Chapter 1: Harrisburg, Pennsylvania. Early 90s.



The projects weren’t just buildings they were a whole world. A crowded, noisy, chaotic world full of kids. I knew a lot of them. Everywhere you looked, there were children running, shouting, playing, surviving.


My school was right on the outskirts of the projects. Close enough that we could walk there every day without needing to dodge cars or traffic. From my house, we’d go straight through the projects, across a wide field with a basketball court, no net, just rims on both sides. Kids play there sometimes, but not often. That court wasn’t cracked or broken, just bare bones, like the neighborhood itself.


That field? That was where most of the real action was. Dogfights between dirt bikes tearing through, smoke drifting through the air from people lighting up weed, the tension thick with fights, fistfights, shouting matches, and people trying to settle scores. But it wasn’t all chaos. That field was also where people came together. Cookouts, neighborhood gatherings, birthdays, block parties, the kind of moments that made the hard times feel lighter, even if just for a little while.


Our playgrounds were simple. The crate courts, made by cutting out the bottoms of plastic milk cartons and nailing them to telephone poles, were our hoops. The sidewalks and patches of grass were our courts. That’s where we dribbled and ran games barefoot or in beat-up sneakers, turning concrete and dirt into our own little stadiums.


Music blasted everywhere. Spanish tunes mixed with rap beats, a soundtrack to our lives. Fast cars and dirt bikes roared through the streets, weaving in and out, making the neighborhood feel alive and unpredictable.


It was a tight-knit place. Everybody knew everybody, and you learned quickly who to stay close to and who to avoid.

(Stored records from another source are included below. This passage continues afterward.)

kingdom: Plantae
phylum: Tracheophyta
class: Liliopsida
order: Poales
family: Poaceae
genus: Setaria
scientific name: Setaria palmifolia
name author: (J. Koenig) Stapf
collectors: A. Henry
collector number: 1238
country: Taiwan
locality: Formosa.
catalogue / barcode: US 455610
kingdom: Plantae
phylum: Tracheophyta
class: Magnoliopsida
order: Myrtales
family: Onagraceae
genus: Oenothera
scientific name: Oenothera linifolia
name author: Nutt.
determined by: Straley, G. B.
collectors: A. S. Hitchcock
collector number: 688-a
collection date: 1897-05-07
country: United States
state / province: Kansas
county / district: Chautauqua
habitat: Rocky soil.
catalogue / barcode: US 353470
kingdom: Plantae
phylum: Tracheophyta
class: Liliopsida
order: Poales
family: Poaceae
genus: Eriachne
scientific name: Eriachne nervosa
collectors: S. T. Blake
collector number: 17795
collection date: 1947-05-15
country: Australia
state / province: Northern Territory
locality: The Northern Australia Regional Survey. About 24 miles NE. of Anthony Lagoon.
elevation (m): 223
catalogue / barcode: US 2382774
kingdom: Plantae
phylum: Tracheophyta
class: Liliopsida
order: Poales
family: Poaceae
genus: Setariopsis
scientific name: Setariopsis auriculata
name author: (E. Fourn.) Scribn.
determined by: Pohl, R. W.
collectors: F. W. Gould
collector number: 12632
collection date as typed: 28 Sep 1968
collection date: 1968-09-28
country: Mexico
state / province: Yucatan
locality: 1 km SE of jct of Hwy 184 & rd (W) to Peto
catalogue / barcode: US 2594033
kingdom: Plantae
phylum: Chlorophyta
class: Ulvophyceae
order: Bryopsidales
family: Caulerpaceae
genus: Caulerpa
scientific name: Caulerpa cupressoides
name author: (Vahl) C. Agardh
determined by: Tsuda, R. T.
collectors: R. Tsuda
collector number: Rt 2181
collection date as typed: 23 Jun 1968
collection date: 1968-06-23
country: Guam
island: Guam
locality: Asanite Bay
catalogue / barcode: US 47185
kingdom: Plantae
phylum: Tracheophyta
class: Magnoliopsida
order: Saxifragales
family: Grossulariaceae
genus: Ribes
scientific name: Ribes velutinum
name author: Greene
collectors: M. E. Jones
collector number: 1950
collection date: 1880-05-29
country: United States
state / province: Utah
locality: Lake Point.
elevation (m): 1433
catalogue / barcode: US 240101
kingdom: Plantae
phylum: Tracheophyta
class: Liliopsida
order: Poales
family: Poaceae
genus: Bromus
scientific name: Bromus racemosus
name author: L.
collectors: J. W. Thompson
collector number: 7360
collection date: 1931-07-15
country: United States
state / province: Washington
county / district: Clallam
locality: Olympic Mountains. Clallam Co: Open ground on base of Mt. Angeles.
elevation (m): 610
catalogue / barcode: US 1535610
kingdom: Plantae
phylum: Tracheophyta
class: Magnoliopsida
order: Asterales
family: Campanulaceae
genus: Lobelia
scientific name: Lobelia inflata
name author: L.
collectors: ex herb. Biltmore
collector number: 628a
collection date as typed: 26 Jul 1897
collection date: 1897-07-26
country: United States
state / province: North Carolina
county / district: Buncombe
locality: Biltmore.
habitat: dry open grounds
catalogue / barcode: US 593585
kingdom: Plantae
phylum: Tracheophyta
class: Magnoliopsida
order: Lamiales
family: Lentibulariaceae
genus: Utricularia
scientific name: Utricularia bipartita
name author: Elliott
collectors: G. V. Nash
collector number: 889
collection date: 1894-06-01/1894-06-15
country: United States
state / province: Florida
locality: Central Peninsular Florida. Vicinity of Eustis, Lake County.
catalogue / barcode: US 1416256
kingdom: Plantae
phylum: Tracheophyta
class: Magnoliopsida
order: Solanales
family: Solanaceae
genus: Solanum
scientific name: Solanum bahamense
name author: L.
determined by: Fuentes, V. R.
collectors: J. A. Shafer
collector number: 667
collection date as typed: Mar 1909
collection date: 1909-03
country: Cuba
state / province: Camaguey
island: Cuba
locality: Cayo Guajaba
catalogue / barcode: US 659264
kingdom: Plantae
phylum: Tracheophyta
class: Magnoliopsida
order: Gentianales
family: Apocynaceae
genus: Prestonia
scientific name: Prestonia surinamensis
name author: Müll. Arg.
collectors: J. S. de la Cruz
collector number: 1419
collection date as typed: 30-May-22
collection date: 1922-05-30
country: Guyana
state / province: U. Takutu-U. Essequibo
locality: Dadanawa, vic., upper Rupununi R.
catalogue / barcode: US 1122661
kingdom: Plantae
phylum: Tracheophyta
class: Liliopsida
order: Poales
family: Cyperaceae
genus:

There was one man in the neighborhood who had a reputation. Some of the kids would mess with him and throw rocks at his door just to see what he’d do. And he always reacted the same way: by chasing us. Fast. Wild. Like he’d been waiting for a reason.


I remember one day he came after me hard, full sprint, no games. But my brother saw it happen. He stepped in, grabbed him, and made it clear: leave us alone, or you’re gonna have a bigger problem than just kids playing games. After that, the chasing stopped, for a while.


That’s the projects. For me, a mix of danger and fun, fear and freedom, struggle, and brotherhood. A place that shaped everything I was to become.